I don't think that's true, but I'm willing to be convinced otherwise.

>  In the 1980s there was a significant debate within the Austrian camp on this
>  subject, with Kirzner arguing in favor equilibrium tendencies and Lachmann 
> arguing
>  against them. The debate was never resolved (and this fact, I believe, 
> reveals a
>  fundamental contradiction in their paradigm; or at least their view of
>  uncertainty)...

Me:
>  > (The Austrian and Schumpeterian conceptions of market competition
>  > seems very similar to that of Marx. Some say they learned it from him,
>  > via Böhm-Bawerk.)

Michael:
>  There are some similarities, but there are some important differences. For 
> Marx
>  "the bourgeoisie cannot exist without constantly revolutionising the 
> instruments
>  of production." For Mises and Kirzner the market process tends "continually
>  towards equilibrium, as the consequence of continually-stimulated 
> entrepreneurial
>  discoveries. These discoveries are discoveries of earlier errors made in the
>  course of market exchanges."

entrepreneurial activity encourages equilibration? that's a new one.

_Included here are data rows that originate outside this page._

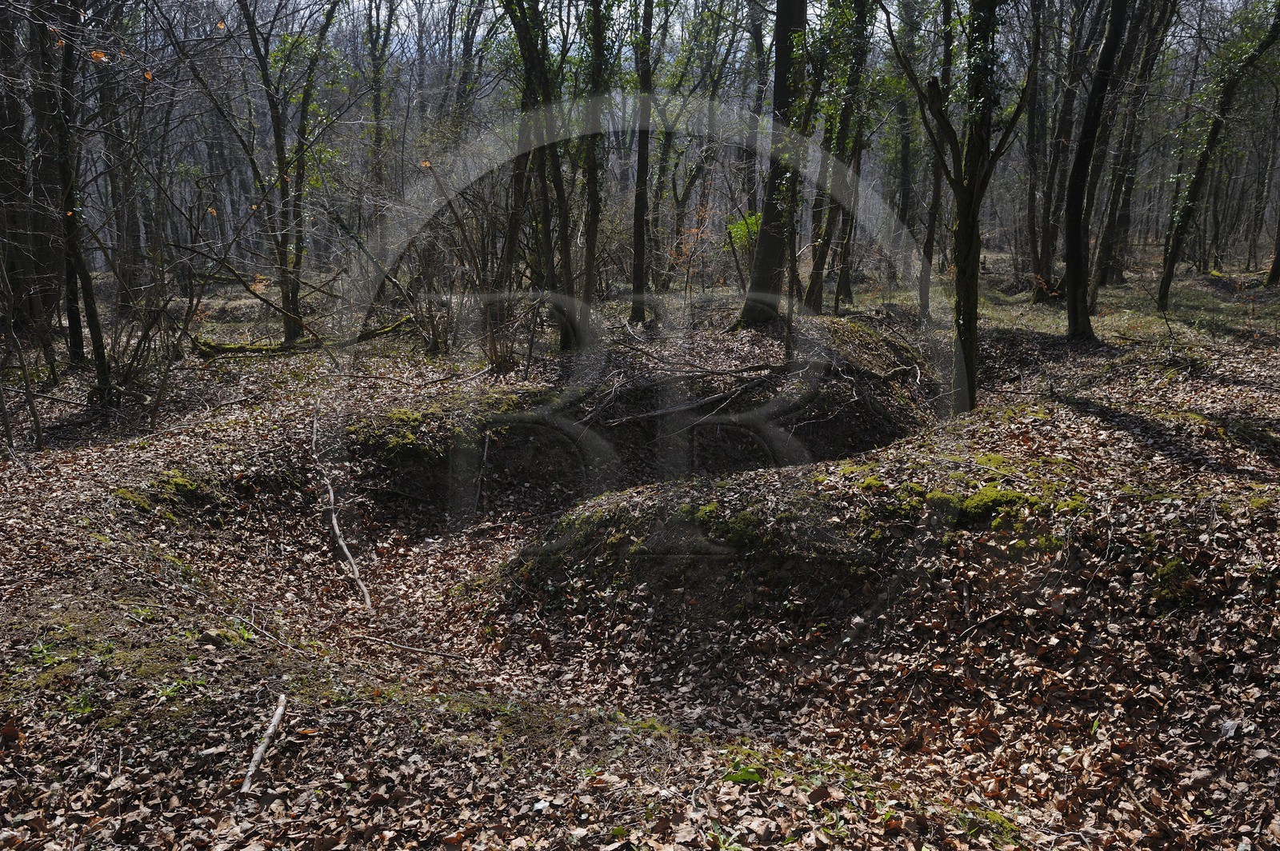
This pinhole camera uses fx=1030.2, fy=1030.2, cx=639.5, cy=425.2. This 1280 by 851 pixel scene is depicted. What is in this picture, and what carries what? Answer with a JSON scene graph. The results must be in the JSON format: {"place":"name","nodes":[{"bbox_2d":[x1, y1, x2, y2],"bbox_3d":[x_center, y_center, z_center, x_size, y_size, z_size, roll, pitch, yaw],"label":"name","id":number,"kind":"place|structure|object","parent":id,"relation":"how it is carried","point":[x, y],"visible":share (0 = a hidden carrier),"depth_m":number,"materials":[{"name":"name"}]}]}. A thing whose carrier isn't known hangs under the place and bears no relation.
{"place":"outdoors","nodes":[
{"label":"outdoors","id":0,"kind":"place"},
{"bbox_2d":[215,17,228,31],"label":"leaf","id":1,"kind":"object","parent":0,"point":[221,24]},
{"bbox_2d":[0,255,1279,850],"label":"forest floor","id":2,"kind":"structure","parent":0,"point":[1248,395],"materials":[{"name":"brown plant"}]},
{"bbox_2d":[8,0,70,339],"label":"tree","id":3,"kind":"object","parent":2,"relation":"on","point":[36,105],"visible":0.8,"depth_m":12.56,"materials":[{"name":"brown plant"}]},
{"bbox_2d":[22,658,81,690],"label":"moss patch","id":4,"kind":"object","parent":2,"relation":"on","point":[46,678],"visible":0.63,"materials":[{"name":"green plant"}]},
{"bbox_2d":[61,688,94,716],"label":"grass tuft","id":5,"kind":"object","parent":2,"relation":"on","point":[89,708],"visible":0.46,"depth_m":4.00,"materials":[{"name":"green plant"}]},
{"bbox_2d":[48,0,112,398],"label":"tree","id":6,"kind":"object","parent":2,"relation":"on","point":[94,334],"visible":0.92,"depth_m":10.15,"materials":[{"name":"plant"}]},
{"bbox_2d":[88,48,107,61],"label":"leaf","id":7,"kind":"object","parent":6,"relation":"attached to","point":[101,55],"visible":0.71,"depth_m":8.99,"materials":[{"name":"orange"}]},
{"bbox_2d":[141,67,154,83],"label":"leaf","id":8,"kind":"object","parent":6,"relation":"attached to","point":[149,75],"visible":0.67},
{"bbox_2d":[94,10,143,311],"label":"tree","id":9,"kind":"object","parent":2,"relation":"on","point":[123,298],"visible":0.79,"depth_m":17.17,"materials":[{"name":"plant"}]},
{"bbox_2d":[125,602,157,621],"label":"grass tuft","id":10,"kind":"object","parent":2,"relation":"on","point":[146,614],"visible":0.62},
{"bbox_2d":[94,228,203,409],"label":"shrub","id":11,"kind":"object","parent":2,"relation":"on","point":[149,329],"visible":0.84,"depth_m":10.54,"materials":[{"name":"plant"}]},
{"bbox_2d":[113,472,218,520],"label":"moss patch","id":12,"kind":"object","parent":2,"relation":"on","point":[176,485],"visible":0.77,"depth_m":7.18,"materials":[{"name":"green plant"}]},
{"bbox_2d":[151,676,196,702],"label":"grass tuft","id":13,"kind":"object","parent":2,"relation":"on","point":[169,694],"visible":0.54,"depth_m":4.19,"materials":[{"name":"green plant"}]},
{"bbox_2d":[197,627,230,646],"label":"rock","id":14,"kind":"object","parent":2,"relation":"on","point":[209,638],"visible":0.95,"depth_m":4.71,"materials":[{"name":"stone"}]},
{"bbox_2d":[239,692,287,795],"bbox_3d":[-1.376,1.171,3.786,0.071,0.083,0.616,-2,14,-8],"label":"stick","id":15,"kind":"object","parent":2,"relation":"on","point":[262,748],"visible":0.95,"depth_m":3.74,"materials":[{"name":"brown wood"}]},
{"bbox_2d":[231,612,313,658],"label":"stick","id":16,"kind":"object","parent":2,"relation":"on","point":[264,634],"visible":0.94,"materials":[{"name":"grey wood"}]},
{"bbox_2d":[232,0,343,346],"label":"tree","id":17,"kind":"object","parent":2,"relation":"on","point":[289,334],"visible":0.99,"depth_m":14.07,"materials":[{"name":"green plant"}]},
{"bbox_2d":[192,316,415,358],"bbox_3d":[-4.364,-1.204,13.953,3.141,0.460,0.686,-7,15,-27],"label":"fallen log","id":18,"kind":"object","parent":2,"relation":"on","point":[242,348],"visible":0.69,"depth_m":13.59,"materials":[{"name":"wood"}]},
{"bbox_2d":[309,400,371,612],"bbox_3d":[-2.389,0.585,8.068,0.281,0.820,2.487,-6,15,-24],"label":"fallen branch","id":19,"kind":"object","parent":2,"relation":"on","point":[331,494],"visible":0.97,"depth_m":7.95,"materials":[{"name":"brown wood"}]},
{"bbox_2d":[360,0,396,226],"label":"tree","id":20,"kind":"object","parent":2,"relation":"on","point":[377,100],"visible":0.83,"depth_m":21.37,"materials":[{"name":"plant"}]},
{"bbox_2d":[353,633,465,659],"bbox_3d":[-1.357,1.292,6.006,0.782,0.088,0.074,6,14,22],"label":"stick","id":21,"kind":"object","parent":2,"relation":"on","point":[371,638],"visible":0.98,"depth_m":5.99,"materials":[{"name":"brown wood"}]},
{"bbox_2d":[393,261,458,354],"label":"shrub","id":22,"kind":"object","parent":2,"relation":"on","point":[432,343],"visible":0.87,"depth_m":13.58,"materials":[{"name":"plant"}]},
{"bbox_2d":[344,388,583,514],"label":"mound","id":23,"kind":"object","parent":2,"relation":"on","point":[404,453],"visible":0.71,"depth_m":9.13,"materials":[{"name":"brown soil"}]},
{"bbox_2d":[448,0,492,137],"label":"tree","id":24,"kind":"object","parent":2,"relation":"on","point":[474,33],"visible":0.63,"depth_m":22.09,"materials":[{"name":"plant"}]},
{"bbox_2d":[416,164,530,370],"bbox_3d":[-1.972,-1.816,12.181,2.110,2.637,2.180,0,13,0],"label":"shrub","id":25,"kind":"object","parent":2,"relation":"on","point":[477,274],"visible":0.82,"depth_m":12.11,"materials":[{"name":"plant"}]},
{"bbox_2d":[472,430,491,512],"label":"stick","id":26,"kind":"object","parent":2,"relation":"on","point":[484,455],"visible":0.96,"depth_m":8.97,"materials":[{"name":"brown wood"}]},
{"bbox_2d":[500,0,576,356],"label":"tree","id":27,"kind":"object","parent":2,"relation":"on","point":[530,43],"visible":0.95,"depth_m":12.05,"materials":[{"name":"green plant"}]},
{"bbox_2d":[575,0,608,327],"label":"tree","id":28,"kind":"object","parent":2,"relation":"on","point":[592,190],"visible":0.91,"depth_m":13.90,"materials":[{"name":"green plant"}]},
{"bbox_2d":[628,0,655,326],"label":"tree","id":29,"kind":"object","parent":2,"relation":"on","point":[637,219],"visible":0.98,"depth_m":15.31,"materials":[{"name":"plant"}]},
{"bbox_2d":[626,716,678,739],"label":"moss patch","id":30,"kind":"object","parent":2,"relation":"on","point":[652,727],"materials":[{"name":"green plant"}]},
{"bbox_2d":[664,203,714,292],"bbox_3d":[0.949,-3.059,18.697,1.120,1.979,1.114,-12,18,-41],"label":"shrub","id":31,"kind":"object","parent":2,"relation":"on","point":[694,232],"visible":0.74,"depth_m":18.62,"materials":[{"name":"plant"}]},
{"bbox_2d":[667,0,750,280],"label":"tree","id":32,"kind":"object","parent":2,"relation":"on","point":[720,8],"visible":0.88,"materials":[{"name":"green plant"}]},
{"bbox_2d":[720,762,764,786],"bbox_3d":[0.351,1.198,3.536,0.201,0.073,0.208,0,13,0],"label":"green plant","id":33,"kind":"object","parent":2,"relation":"on","point":[750,773],"visible":0.67,"depth_m":3.52,"materials":[{"name":"green plant"}]},
{"bbox_2d":[724,210,762,256],"bbox_3d":[2.032,-3.119,18.163,1.169,1.374,1.170,0,13,0],"label":"shrub","id":34,"kind":"object","parent":2,"relation":"on","point":[750,222],"visible":0.39,"depth_m":17.99,"materials":[{"name":"green plant"}]},
{"bbox_2d":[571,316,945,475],"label":"mound","id":35,"kind":"object","parent":2,"relation":"on","point":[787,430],"visible":0.6,"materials":[{"name":"brown soil"}]},
{"bbox_2d":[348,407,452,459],"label":"moss patch","id":36,"kind":"object","parent":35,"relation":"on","point":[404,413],"visible":0.76,"depth_m":8.86,"materials":[{"name":"green plant"}]},
{"bbox_2d":[584,360,796,426],"bbox_3d":[0.467,-0.402,9.929,2.510,0.620,1.713,-5,14,-22],"label":"fallen branch","id":37,"kind":"object","parent":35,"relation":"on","point":[652,413],"visible":0.94,"depth_m":9.79,"materials":[{"name":"brown wood"}]},
{"bbox_2d":[731,0,809,330],"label":"tree","id":38,"kind":"object","parent":2,"relation":"on","point":[767,254],"visible":0.94,"depth_m":12.36,"materials":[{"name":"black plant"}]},
{"bbox_2d":[504,442,1137,630],"bbox_3d":[1.420,0.582,5.958,4.321,0.857,3.526,0,13,0],"label":"mound","id":39,"kind":"object","parent":2,"relation":"on","point":[818,485],"visible":0.67,"depth_m":5.38,"materials":[{"name":"brown soil"}]},
{"bbox_2d":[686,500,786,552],"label":"moss","id":40,"kind":"object","parent":39,"relation":"on","point":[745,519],"visible":0.75,"depth_m":5.41,"materials":[{"name":"green plant"}]},
{"bbox_2d":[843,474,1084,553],"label":"moss patch","id":41,"kind":"object","parent":39,"relation":"on","point":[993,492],"visible":0.65,"depth_m":5.23,"materials":[{"name":"green plant"}]},
{"bbox_2d":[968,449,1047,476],"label":"moss patch","id":42,"kind":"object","parent":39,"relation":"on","point":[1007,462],"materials":[{"name":"green plant"}]},
{"bbox_2d":[803,0,871,312],"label":"tree","id":43,"kind":"object","parent":2,"relation":"on","point":[820,269],"visible":0.93,"depth_m":15.55,"materials":[{"name":"green plant"}]},
{"bbox_2d":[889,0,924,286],"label":"tree","id":44,"kind":"object","parent":2,"relation":"on","point":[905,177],"visible":0.81,"depth_m":20.97,"materials":[{"name":"green plant"}]},
{"bbox_2d":[916,0,956,324],"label":"tree","id":45,"kind":"object","parent":2,"relation":"on","point":[925,309],"visible":0.88,"depth_m":15.94,"materials":[{"name":"plant"}]},
{"bbox_2d":[889,0,1030,414],"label":"tree","id":46,"kind":"object","parent":2,"relation":"on","point":[968,249],"visible":0.98,"depth_m":8.49,"materials":[{"name":"green plant"}]},
{"bbox_2d":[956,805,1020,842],"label":"moss patch","id":47,"kind":"object","parent":2,"relation":"on","point":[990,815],"visible":0.68,"depth_m":3.33,"materials":[{"name":"green plant"}]},
{"bbox_2d":[1020,0,1055,289],"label":"tree","id":48,"kind":"object","parent":2,"relation":"on","point":[1033,197],"visible":0.91,"depth_m":21.41,"materials":[{"name":"brown plant"}]},
{"bbox_2d":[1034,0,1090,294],"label":"tree","id":49,"kind":"object","parent":2,"relation":"on","point":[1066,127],"visible":0.86,"depth_m":20.77,"materials":[{"name":"brown plant"}]},
{"bbox_2d":[1060,0,1131,341],"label":"tree","id":50,"kind":"object","parent":2,"relation":"on","point":[1075,269],"visible":0.98,"depth_m":13.14,"materials":[{"name":"plant"}]},
{"bbox_2d":[1090,0,1175,296],"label":"tree","id":51,"kind":"object","parent":2,"relation":"on","point":[1108,237],"visible":0.94,"depth_m":19.71,"materials":[{"name":"plant"}]},
{"bbox_2d":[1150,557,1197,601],"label":"moss clump","id":52,"kind":"object","parent":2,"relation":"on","point":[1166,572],"visible":0.81,"depth_m":4.53,"materials":[{"name":"green plant"}]},
{"bbox_2d":[1157,0,1279,308],"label":"tree","id":53,"kind":"object","parent":2,"relation":"on","point":[1173,254],"visible":0.99,"depth_m":17.23,"materials":[{"name":"green plant"}]},
{"bbox_2d":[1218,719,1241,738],"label":"dry leaf","id":54,"kind":"object","parent":2,"relation":"on","point":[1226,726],"visible":0.83,"depth_m":3.63,"materials":[{"name":"grey plant"}]},
{"bbox_2d":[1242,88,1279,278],"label":"tree","id":55,"kind":"object","parent":2,"relation":"on","point":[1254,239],"visible":0.91,"depth_m":29.34,"materials":[{"name":"brown plant"}]},
{"bbox_2d":[1265,213,1279,286],"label":"tree","id":56,"kind":"object","parent":2,"relation":"on","point":[1278,259],"visible":1,"depth_m":22.20,"materials":[{"name":"brown plant"}]},
{"bbox_2d":[138,0,1271,62],"label":"sky","id":57,"kind":"structure","parent":0,"point":[366,3],"materials":[{"name":"white"}]},
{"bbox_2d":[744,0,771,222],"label":"tree","id":58,"kind":"object","parent":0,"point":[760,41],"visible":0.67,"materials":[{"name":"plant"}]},
{"bbox_2d":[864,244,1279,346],"label":"grass","id":59,"kind":"structure","parent":0,"point":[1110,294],"materials":[{"name":"green plant"}]}
]}

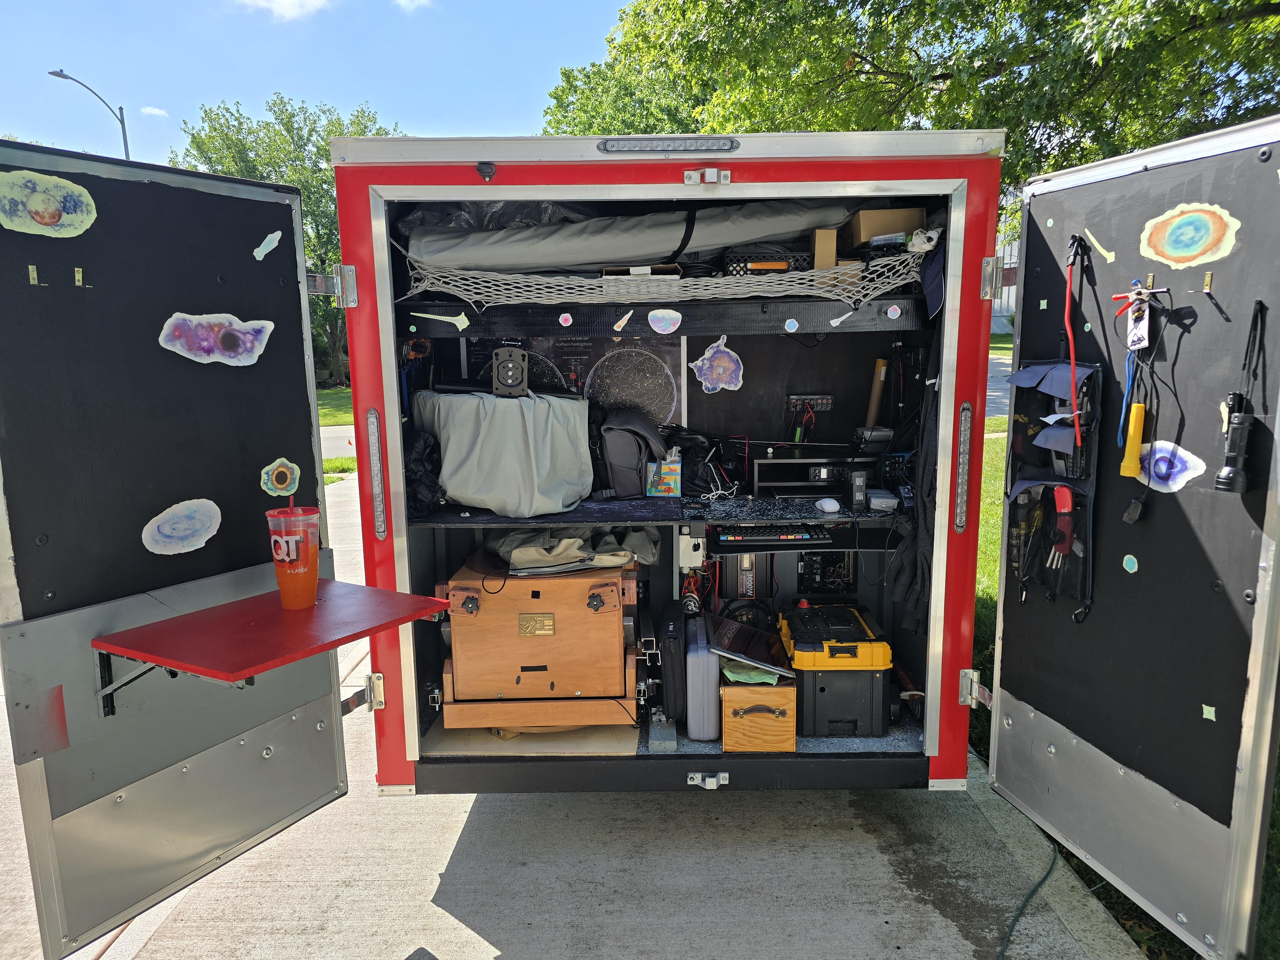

>  Kirzner's idea of entrepreneurial discovery is illuminating. After all, 
> discovery
>  is about learning; about finding what is already out there. Mountains are
>  discovered; but I'm not convinced that capital accumulation is discovered. 
> (Joan
>  Robinson remarked in the 1968 introduction to The Economics of Imperfect
>  Competition that her use of "trial and error" for the discovery of demand 
> was a
>  "shameful fudge" because it assumed the continuity of future with the past.)

of course there's continuity, it just goes only one way: people act on
past experience which affects the future (though not as they please).

>  Anyway, my point is that the Austrians hold a natural law view of the 
> economy;
>  they are essentially Panglossian.

that fits my experience.

>  > Another non-price solution ...

>  This is an important issue when in the company of a libertarian. They see the
>  world (or the economy) only in terms of markets and governments. This is why 
> they
>  have no "theory of the firm." (Those who don't ignore it altogether rely on 
> some
>  variation of the "nexus of contracts" crap.)

that fits my experience.

>  > GMU types love the value judgment implicit in the phrase "creative
>  > destruction," the _a priori_ presumption that the benefits of creation
>  > exceed the costs of destruction. Why don't they call it "destructive
>  > creation"? Because that sounds bad, not fitting with their hidden
>  > value judgments.

>  Although these guys like to write blog postings about creative destruction, 
> it is
>  not a central part of their theory. "Schumpeter's entrepreneur, I [Israel 
> Kirzner]
>  pointed out, was essentially disruptive, destroying the pre-existing state of
>  equilibrium. My entrepreneur, on the other hand, was responsible for the 
> tendency
>  through which initial conditions of disequilibrium come systematically to be
>  displaced by equilibrative market competition."

he assumes that equilibrium is something good?

I knew that despite his ethnicity, Schumpeter was no "Austrian"
economist. It's useful to see the contrast more clearly.
-- 
Jim Devine / "Segui il tuo corso, e lascia dir le genti." (Go your own
way and let people talk.) -- Karl, paraphrasing Dante.